▸ Source information:
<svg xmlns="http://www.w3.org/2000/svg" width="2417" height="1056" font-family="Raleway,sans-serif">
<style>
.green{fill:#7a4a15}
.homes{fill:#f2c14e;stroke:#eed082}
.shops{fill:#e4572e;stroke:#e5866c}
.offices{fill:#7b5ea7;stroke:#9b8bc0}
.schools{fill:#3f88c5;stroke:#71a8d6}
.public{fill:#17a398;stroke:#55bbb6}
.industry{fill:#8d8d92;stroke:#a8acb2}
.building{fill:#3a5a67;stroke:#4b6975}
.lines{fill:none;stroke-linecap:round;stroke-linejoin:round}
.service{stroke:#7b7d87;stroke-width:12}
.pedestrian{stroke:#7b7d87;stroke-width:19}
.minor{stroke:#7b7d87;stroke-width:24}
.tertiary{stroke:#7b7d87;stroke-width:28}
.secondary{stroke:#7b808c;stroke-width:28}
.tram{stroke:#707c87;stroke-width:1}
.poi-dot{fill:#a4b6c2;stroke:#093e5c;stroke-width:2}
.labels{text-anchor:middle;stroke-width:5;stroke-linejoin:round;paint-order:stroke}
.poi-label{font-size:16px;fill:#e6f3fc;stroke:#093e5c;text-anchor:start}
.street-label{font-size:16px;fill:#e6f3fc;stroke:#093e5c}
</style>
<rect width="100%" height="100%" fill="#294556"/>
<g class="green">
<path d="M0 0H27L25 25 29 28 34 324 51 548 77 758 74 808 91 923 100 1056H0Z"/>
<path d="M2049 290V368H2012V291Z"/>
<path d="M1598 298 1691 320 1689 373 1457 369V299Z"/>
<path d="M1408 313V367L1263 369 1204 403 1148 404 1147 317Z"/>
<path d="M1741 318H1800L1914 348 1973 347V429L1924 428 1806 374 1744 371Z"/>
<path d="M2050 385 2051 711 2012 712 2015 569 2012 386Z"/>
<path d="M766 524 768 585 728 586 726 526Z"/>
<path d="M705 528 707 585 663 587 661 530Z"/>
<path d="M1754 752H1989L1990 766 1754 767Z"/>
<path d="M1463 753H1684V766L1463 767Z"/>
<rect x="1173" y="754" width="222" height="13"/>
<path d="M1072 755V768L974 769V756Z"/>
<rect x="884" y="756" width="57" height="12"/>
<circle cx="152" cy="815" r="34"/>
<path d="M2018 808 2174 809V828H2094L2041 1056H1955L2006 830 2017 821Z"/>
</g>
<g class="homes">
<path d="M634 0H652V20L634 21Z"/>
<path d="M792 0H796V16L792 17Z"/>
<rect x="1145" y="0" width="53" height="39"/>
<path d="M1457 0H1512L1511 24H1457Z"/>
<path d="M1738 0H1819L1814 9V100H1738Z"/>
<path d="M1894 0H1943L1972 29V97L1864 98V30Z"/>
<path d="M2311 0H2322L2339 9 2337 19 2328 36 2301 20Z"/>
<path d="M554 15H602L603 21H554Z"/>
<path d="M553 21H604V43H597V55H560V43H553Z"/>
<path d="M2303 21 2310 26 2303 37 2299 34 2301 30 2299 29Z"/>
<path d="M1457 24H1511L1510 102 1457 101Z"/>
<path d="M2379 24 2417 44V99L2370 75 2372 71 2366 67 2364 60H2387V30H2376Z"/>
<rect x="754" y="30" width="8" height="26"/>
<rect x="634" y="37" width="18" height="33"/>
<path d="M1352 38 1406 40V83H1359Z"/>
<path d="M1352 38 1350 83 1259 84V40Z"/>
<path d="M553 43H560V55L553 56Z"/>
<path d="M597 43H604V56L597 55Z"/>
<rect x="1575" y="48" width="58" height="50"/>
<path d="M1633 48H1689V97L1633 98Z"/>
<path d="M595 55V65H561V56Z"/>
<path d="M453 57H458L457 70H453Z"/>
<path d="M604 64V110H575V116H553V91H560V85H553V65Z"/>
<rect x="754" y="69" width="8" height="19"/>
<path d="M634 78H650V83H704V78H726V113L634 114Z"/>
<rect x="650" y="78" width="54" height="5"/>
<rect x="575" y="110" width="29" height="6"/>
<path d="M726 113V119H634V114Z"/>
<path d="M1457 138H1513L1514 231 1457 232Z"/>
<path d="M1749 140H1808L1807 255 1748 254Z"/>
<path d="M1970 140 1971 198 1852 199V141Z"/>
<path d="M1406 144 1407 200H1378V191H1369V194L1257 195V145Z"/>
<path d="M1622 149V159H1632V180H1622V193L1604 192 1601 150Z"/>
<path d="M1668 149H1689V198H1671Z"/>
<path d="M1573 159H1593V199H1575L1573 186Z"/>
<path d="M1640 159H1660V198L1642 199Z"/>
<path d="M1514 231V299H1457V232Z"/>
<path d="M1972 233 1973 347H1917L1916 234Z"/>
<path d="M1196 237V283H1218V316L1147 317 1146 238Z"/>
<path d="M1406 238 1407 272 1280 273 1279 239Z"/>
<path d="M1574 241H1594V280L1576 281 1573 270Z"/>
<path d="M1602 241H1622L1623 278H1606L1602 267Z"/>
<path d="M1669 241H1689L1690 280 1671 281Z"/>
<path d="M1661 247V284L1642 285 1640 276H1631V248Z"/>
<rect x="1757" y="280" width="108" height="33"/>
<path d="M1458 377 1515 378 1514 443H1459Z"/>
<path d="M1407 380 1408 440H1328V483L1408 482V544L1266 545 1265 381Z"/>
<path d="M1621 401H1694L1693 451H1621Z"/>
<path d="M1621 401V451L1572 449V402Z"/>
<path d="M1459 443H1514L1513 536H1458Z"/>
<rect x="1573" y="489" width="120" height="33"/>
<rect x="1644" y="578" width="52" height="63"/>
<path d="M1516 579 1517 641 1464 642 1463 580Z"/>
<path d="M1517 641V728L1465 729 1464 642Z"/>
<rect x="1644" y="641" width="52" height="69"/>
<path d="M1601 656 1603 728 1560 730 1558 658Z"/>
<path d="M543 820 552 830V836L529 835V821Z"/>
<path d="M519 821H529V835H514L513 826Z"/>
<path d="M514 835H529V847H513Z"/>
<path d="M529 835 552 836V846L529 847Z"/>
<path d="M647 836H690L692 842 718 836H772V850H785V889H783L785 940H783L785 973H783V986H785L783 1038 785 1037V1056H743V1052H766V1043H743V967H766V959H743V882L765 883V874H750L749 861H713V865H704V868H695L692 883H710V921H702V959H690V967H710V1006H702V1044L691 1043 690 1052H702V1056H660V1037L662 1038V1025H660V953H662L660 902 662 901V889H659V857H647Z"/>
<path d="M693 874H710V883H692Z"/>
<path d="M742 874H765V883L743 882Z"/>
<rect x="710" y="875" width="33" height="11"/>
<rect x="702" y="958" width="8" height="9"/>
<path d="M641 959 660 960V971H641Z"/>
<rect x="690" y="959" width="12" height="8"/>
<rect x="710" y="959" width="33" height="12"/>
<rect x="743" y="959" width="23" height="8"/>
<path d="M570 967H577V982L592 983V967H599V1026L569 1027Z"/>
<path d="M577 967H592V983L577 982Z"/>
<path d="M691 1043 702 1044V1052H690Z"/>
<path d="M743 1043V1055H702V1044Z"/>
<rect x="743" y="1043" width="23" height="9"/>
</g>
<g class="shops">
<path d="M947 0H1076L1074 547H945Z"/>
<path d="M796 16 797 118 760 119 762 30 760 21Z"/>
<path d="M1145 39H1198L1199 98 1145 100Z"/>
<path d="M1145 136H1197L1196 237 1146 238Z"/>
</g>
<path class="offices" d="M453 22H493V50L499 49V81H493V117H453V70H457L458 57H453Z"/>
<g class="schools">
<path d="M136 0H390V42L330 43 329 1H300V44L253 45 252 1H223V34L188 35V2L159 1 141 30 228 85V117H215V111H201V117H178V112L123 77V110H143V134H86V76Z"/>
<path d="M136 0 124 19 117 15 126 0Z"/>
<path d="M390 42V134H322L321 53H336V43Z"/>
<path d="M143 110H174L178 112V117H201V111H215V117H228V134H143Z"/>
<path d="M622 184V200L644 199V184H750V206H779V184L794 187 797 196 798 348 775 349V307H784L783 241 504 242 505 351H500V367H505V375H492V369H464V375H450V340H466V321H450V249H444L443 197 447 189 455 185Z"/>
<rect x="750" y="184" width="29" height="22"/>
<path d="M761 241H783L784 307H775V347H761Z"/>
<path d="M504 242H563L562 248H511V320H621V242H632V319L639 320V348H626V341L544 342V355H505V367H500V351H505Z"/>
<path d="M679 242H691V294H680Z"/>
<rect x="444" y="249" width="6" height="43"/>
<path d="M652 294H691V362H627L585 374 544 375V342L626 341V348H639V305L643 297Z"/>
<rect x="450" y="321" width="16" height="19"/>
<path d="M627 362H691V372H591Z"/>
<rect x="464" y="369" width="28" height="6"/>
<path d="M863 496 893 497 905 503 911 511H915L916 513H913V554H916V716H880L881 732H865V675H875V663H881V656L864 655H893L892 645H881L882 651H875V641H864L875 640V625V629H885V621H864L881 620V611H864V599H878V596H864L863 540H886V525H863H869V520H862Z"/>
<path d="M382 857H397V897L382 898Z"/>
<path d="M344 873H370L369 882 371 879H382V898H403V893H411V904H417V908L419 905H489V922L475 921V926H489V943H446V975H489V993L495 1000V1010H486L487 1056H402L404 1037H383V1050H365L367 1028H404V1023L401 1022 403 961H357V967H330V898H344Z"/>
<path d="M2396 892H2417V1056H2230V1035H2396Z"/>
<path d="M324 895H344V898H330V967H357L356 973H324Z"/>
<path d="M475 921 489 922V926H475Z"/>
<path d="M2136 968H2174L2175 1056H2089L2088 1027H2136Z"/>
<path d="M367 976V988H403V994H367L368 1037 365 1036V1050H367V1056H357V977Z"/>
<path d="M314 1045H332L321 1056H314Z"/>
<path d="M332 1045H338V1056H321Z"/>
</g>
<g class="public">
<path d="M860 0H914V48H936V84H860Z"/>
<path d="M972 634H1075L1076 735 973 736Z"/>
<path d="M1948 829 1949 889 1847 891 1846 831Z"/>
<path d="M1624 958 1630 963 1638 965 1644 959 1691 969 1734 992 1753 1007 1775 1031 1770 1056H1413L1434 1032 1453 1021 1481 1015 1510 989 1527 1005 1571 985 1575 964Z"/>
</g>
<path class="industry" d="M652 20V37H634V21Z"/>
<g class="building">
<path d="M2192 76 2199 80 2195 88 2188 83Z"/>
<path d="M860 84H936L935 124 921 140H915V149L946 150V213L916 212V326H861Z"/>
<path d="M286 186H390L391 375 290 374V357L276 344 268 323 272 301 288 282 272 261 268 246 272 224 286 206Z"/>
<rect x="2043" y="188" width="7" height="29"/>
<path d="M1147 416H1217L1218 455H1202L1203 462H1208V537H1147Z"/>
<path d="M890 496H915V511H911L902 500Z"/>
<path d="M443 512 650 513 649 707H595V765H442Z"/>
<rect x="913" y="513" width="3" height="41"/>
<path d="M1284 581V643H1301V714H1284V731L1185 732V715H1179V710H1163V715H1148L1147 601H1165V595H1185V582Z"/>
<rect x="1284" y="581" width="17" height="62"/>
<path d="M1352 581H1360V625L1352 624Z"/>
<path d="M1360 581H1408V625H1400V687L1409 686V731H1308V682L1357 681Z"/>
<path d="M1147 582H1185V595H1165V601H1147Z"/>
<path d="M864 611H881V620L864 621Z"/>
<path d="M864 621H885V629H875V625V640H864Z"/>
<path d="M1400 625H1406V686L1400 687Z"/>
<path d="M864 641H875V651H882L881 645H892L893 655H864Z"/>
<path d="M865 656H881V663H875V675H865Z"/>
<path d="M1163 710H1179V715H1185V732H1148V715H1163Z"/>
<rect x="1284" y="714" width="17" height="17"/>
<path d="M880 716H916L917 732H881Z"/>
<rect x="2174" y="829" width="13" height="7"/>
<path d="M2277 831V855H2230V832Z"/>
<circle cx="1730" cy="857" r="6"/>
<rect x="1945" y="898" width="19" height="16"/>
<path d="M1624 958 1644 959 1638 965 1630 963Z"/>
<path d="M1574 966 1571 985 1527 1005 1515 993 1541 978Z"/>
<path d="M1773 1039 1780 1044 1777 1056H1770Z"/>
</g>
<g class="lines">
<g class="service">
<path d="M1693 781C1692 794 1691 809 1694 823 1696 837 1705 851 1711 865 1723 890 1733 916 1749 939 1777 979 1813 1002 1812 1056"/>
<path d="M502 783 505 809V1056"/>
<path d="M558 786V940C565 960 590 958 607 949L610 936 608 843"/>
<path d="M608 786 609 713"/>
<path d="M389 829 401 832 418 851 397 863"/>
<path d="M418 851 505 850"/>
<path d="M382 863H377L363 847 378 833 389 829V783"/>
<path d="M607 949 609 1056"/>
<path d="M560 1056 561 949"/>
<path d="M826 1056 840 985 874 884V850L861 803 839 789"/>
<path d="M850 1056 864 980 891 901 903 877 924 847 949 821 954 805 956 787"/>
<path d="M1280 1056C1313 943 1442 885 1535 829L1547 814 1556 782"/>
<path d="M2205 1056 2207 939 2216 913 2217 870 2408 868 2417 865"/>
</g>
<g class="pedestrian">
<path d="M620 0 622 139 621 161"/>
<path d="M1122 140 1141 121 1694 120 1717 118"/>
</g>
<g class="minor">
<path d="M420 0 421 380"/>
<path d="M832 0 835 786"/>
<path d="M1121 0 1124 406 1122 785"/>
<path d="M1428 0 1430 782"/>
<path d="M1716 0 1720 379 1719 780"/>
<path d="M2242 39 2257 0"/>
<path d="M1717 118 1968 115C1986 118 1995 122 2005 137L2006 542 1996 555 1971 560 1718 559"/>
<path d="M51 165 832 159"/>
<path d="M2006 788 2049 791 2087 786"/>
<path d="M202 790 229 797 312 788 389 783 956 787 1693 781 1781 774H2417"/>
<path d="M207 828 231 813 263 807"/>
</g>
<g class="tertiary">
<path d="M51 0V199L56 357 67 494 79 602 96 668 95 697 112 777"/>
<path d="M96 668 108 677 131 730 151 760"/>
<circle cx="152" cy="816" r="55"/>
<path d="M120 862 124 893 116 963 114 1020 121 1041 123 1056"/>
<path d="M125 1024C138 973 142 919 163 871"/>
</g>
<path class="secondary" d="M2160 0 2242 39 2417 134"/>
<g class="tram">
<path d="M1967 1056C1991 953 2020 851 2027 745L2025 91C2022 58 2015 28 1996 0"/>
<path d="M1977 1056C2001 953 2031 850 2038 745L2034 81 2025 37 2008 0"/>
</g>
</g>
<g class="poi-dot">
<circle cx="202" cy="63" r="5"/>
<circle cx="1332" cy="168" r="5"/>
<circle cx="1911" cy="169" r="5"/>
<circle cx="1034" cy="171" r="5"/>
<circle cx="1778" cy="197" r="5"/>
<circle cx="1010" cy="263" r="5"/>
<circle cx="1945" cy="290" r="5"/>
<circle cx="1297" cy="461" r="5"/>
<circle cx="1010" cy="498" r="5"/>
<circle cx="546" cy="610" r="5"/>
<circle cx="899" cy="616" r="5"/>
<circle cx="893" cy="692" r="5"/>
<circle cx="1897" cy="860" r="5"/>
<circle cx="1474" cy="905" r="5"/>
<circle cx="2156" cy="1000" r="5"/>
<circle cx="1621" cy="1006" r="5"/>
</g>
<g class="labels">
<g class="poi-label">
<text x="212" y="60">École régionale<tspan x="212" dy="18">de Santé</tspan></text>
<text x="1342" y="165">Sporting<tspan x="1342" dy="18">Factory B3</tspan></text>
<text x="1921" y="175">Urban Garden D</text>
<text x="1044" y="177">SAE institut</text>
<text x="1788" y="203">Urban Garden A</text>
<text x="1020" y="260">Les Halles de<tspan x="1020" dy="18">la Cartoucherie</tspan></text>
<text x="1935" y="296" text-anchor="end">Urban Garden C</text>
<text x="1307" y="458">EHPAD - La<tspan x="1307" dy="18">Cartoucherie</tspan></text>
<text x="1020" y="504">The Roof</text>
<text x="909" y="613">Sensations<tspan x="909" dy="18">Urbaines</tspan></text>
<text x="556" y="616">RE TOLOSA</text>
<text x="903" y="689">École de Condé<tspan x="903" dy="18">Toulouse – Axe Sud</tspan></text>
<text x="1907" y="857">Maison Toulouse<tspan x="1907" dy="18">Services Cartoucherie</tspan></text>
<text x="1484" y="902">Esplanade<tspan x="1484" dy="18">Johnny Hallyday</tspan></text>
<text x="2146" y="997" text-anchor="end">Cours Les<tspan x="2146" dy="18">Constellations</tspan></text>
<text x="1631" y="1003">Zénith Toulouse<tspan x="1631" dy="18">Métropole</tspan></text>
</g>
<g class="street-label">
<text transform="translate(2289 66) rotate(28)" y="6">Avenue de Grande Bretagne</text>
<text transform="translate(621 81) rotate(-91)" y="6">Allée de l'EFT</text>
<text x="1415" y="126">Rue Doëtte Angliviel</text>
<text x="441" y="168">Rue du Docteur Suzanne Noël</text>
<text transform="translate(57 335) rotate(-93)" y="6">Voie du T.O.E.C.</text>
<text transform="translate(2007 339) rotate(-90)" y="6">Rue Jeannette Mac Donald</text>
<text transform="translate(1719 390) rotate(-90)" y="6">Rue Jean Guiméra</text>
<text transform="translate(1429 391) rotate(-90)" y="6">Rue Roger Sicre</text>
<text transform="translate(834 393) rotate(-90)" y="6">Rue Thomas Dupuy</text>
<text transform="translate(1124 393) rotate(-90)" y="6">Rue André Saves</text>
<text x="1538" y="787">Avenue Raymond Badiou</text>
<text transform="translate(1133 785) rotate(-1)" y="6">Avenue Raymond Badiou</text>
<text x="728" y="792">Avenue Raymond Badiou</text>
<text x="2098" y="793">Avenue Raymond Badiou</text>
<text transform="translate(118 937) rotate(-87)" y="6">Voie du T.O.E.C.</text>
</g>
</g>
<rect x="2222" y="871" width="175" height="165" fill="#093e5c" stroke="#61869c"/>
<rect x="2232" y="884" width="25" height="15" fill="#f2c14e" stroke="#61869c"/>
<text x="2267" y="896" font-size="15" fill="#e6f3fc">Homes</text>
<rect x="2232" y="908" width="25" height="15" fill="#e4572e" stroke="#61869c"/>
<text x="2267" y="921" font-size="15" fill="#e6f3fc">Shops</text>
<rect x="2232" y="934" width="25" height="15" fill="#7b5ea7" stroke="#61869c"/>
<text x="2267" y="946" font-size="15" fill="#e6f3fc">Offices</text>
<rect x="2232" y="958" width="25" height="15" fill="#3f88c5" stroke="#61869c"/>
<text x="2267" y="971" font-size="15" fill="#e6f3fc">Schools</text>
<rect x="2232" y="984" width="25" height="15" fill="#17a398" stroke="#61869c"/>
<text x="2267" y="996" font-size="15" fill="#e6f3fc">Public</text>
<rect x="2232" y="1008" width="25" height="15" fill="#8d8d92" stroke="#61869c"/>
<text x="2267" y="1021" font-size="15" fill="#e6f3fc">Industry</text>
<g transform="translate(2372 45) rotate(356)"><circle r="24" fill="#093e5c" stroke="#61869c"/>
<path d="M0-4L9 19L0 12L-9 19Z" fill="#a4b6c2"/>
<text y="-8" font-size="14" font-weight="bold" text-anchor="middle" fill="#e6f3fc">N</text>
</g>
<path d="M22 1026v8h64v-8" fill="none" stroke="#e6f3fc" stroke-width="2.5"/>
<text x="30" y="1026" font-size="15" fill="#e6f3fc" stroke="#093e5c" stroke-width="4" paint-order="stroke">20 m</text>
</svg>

▸ Task prompt: The lines above that hold the word "linejoin" should be found and copied out.

▸ Response below:
.lines{fill:none;stroke-linecap:round;stroke-linejoin:round}
.labels{text-anchor:middle;stroke-width:5;stroke-linejoin:round;paint-order:stroke}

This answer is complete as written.